Why Is Bird Flu Getting Worse Now?
The virus is running amok around the world. Possible explanations include an enhanced ability to replicate or infect more bird species.
Avian influenza is on the rampage. In the past few days,
both France and the United Kingdom have announced new biosafety measures aimed
at curbing the swiftly spreading illness. Dozens of infected penguins in South
Africa have died recently, and on Wednesday South Korea reported its first case
in six months. In the United States, the disease is driving up prices for
turkey a month before Thanksgiving, in which the bird plays a central part. The
prevalence of the disease is the highest on record in Europe, and the number of
domesticated birds that have died over the past year is approaching a record in
the United States. So why is bird flu so bad right now?
The bird flu that is currently running amok in Europe and
North America is predominantly caused by a strain called H5N1 — one of several
that is classified as a highly pathogenic avian influenza (HPAI) virus, because
of its high death toll in poultry.
Europe, Asia and Africa have had many flare-ups of HPAI
viruses since the late nineteenth century. For about a century, outbreaks were
limited mainly to poultry, and the culling of affected flocks usually kept the
disease from spreading widely in wild birds.
Virus with a difference
But since the early 2000s, researchers have noted a
sustained spread of avian flu among wild birds. Over the past year, this
transmission has increased drastically. The disease also seems to be spreading
to mammals more frequently. These unprecedented patterns of transmission mean
that “something is quite different about this virus this go around”, says
Rebecca Poulson, a wildlife-disease researcher at the University of Georgia in
Athens.
The situation is especially unusual for North America. An
HPAI strain has been detected in wild birds there only once before, between
2014 and 2016, after wild birds spread the disease from Eurasia to Alaska. That
outbreak led to the deaths of more than 50 million domestic birds in the United
States alone, at a cost of US$3 billion. But then the virus “seemed to sort of
vanish”, says Andy Ramey, a wildlife geneticist at the US Geological Survey
Alaska Science Center in Anchorage.
In December 2021, the highly pathogenic H5N1 strain popped
up again in North America, this time in the east. Researchers expect viruses to
make the short journey across the Bering Strait to western North America, but
“we weren’t really expecting this one to sort of sneak in the back door”,
Poulson says. Since then, the disease has been circulating uncontrollably in
wild birds rather than remaining mostly contained to poultry farms, where
cramped conditions can promote viral spread. In both Europe and the United
States, the high number of infected wild birds might make it easier for the
virus to spill over into domestic flocks, she notes.
Poulson says it was inevitable that wild birds would carry
an HPAI strain to North America again one day. “It was going to happen,"
she says. "And it just happened to be now.”
Mutations matter
No one knows why this outbreak hasn’t fizzled out, but
virologist Louise Moncla at the University of Pennsylvania in Philadelphia says
that there are a few leading theories. One is that genetic mutations have
increased the virus’s ability to replicate, allowing it to spread more
efficiently than previous strains could.

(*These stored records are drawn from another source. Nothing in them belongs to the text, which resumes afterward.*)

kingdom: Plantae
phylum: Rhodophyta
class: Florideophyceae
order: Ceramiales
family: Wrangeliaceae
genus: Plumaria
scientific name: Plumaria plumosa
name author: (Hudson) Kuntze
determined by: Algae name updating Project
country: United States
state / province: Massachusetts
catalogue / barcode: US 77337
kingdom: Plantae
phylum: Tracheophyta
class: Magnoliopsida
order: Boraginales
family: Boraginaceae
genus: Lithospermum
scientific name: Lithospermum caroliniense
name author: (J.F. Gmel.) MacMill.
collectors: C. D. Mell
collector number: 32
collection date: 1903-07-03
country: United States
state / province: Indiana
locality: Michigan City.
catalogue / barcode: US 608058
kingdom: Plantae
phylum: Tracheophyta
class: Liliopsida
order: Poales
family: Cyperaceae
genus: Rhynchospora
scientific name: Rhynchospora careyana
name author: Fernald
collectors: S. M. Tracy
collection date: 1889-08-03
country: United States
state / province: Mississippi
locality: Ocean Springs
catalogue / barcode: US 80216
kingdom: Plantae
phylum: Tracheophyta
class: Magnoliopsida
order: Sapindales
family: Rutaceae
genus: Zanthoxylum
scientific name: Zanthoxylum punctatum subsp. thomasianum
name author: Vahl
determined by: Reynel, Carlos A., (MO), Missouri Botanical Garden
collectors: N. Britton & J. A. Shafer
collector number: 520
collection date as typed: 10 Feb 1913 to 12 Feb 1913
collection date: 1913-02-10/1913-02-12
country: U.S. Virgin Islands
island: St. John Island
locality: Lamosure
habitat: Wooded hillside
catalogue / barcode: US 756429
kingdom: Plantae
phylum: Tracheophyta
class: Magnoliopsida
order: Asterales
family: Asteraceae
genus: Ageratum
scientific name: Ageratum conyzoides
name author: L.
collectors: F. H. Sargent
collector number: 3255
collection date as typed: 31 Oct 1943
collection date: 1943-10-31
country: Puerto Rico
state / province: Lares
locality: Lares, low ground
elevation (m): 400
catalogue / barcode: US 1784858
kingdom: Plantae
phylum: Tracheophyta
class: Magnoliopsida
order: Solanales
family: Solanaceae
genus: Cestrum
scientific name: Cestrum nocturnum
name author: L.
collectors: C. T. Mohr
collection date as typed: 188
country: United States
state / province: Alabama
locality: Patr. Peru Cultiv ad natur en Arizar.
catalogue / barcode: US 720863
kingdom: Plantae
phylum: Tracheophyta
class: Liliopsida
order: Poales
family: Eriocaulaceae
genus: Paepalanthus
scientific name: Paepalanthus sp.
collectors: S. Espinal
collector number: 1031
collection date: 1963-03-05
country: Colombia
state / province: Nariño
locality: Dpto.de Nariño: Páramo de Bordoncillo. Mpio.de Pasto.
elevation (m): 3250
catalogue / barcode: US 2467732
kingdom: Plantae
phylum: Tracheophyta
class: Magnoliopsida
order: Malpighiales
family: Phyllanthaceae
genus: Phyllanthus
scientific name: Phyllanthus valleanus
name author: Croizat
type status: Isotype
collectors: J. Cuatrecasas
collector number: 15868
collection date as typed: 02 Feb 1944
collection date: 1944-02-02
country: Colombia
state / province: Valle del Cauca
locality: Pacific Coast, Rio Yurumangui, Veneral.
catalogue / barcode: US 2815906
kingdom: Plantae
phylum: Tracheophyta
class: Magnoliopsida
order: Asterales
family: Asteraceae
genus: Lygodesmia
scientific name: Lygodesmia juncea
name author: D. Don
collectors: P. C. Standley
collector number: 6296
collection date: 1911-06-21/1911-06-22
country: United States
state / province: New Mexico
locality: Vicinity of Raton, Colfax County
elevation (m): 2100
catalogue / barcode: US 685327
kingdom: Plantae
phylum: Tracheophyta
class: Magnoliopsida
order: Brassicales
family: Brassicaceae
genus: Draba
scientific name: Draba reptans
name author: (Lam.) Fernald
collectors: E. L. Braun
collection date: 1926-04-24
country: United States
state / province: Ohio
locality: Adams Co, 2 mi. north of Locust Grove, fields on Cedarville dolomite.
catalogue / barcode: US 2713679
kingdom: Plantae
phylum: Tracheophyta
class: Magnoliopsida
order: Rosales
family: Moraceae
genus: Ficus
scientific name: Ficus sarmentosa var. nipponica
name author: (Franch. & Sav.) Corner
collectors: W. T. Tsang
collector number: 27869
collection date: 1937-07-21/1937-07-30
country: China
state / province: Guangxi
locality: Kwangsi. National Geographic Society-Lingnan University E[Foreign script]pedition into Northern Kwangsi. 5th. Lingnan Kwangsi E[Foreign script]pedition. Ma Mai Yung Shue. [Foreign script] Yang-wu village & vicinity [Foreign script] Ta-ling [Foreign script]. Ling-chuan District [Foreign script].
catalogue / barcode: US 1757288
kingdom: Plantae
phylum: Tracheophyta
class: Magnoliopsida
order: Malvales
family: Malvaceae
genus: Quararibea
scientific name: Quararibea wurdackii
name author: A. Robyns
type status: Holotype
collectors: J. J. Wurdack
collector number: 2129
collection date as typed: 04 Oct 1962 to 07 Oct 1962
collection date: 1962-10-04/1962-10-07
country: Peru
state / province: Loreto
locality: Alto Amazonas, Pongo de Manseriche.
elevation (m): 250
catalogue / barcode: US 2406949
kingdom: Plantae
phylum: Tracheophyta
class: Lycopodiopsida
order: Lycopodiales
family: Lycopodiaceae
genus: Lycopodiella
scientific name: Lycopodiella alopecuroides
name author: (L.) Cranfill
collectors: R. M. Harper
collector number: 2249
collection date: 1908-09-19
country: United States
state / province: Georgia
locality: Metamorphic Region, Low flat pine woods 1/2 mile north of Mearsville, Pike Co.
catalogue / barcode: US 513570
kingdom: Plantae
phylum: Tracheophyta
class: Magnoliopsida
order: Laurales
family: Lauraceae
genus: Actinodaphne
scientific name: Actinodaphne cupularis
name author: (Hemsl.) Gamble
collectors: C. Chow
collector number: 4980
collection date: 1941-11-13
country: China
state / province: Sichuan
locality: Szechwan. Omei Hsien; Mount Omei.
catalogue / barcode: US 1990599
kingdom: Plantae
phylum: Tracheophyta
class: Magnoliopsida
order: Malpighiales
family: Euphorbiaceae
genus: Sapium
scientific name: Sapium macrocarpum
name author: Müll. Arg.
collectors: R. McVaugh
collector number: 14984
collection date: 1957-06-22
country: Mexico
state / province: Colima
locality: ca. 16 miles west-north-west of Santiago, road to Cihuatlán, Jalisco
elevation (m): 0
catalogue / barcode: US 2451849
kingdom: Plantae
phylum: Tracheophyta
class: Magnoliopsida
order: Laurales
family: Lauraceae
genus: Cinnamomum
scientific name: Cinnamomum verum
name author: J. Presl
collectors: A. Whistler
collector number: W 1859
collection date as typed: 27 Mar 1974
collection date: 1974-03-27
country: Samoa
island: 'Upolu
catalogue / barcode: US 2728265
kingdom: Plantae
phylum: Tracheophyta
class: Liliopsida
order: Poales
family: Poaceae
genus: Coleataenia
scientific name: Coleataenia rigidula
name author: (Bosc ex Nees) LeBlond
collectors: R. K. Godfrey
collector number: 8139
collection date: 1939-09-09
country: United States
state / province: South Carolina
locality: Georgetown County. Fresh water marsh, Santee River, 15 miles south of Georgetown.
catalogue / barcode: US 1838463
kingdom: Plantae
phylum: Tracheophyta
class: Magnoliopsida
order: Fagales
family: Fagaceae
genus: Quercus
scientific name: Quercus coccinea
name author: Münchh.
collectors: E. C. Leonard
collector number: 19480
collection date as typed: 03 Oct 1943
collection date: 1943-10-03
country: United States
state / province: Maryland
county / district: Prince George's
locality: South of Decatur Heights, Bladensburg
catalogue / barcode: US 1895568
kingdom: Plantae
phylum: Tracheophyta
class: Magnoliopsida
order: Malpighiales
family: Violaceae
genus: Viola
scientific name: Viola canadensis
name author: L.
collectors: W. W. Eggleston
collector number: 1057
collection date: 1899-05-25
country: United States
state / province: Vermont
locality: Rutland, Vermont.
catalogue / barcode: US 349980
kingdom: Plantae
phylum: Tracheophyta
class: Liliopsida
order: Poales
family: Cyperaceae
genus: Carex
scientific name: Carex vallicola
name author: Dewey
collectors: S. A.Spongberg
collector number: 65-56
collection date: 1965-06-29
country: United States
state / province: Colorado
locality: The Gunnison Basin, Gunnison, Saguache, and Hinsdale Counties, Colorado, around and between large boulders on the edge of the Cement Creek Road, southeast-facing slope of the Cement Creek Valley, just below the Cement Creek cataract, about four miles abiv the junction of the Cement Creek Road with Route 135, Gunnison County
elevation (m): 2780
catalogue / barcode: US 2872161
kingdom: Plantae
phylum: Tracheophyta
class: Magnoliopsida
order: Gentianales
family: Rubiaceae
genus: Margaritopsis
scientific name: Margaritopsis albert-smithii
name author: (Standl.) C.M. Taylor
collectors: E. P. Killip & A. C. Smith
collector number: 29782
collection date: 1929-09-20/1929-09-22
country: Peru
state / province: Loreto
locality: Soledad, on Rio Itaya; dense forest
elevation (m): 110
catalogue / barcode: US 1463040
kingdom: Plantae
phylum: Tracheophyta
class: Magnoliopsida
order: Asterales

Another is that mutations have allowed
the virus to infect a broader range of bird species than previous strains were
capable of. Researchers are testing these ideas, but so far there are “more
questions than there are answers”, says Moncla.
This strain of HPAI also seems to have developed a
propensity for jumping to mammals, such as seals, bobcats and skunks, although
there’s no evidence it can spread from one individual mammal to another. Human
cases are rare, even in Europe, where frequent poultry outbreaks have created
opportunities for people to become infected. This gives Poulson hope that the
virus won’t evolve to infect people more readily, but “the elephant in the
room: we don’t know”, she says.
Maybe here to stay
When, if ever, will this outbreak die down? The coming weeks
are likely to see many cases, Ramey says, because birds are congregating to
migrate together. The infection numbers might go down outside the migratory
season, but “I don’t know if the underlying situation is truly getting better”,
he says.
Poulson thinks it is likely that the virus has passed the
point at which it could have disappeared from North America again. “There’s no
sign that this virus is being suppressed or held back at all,” she says.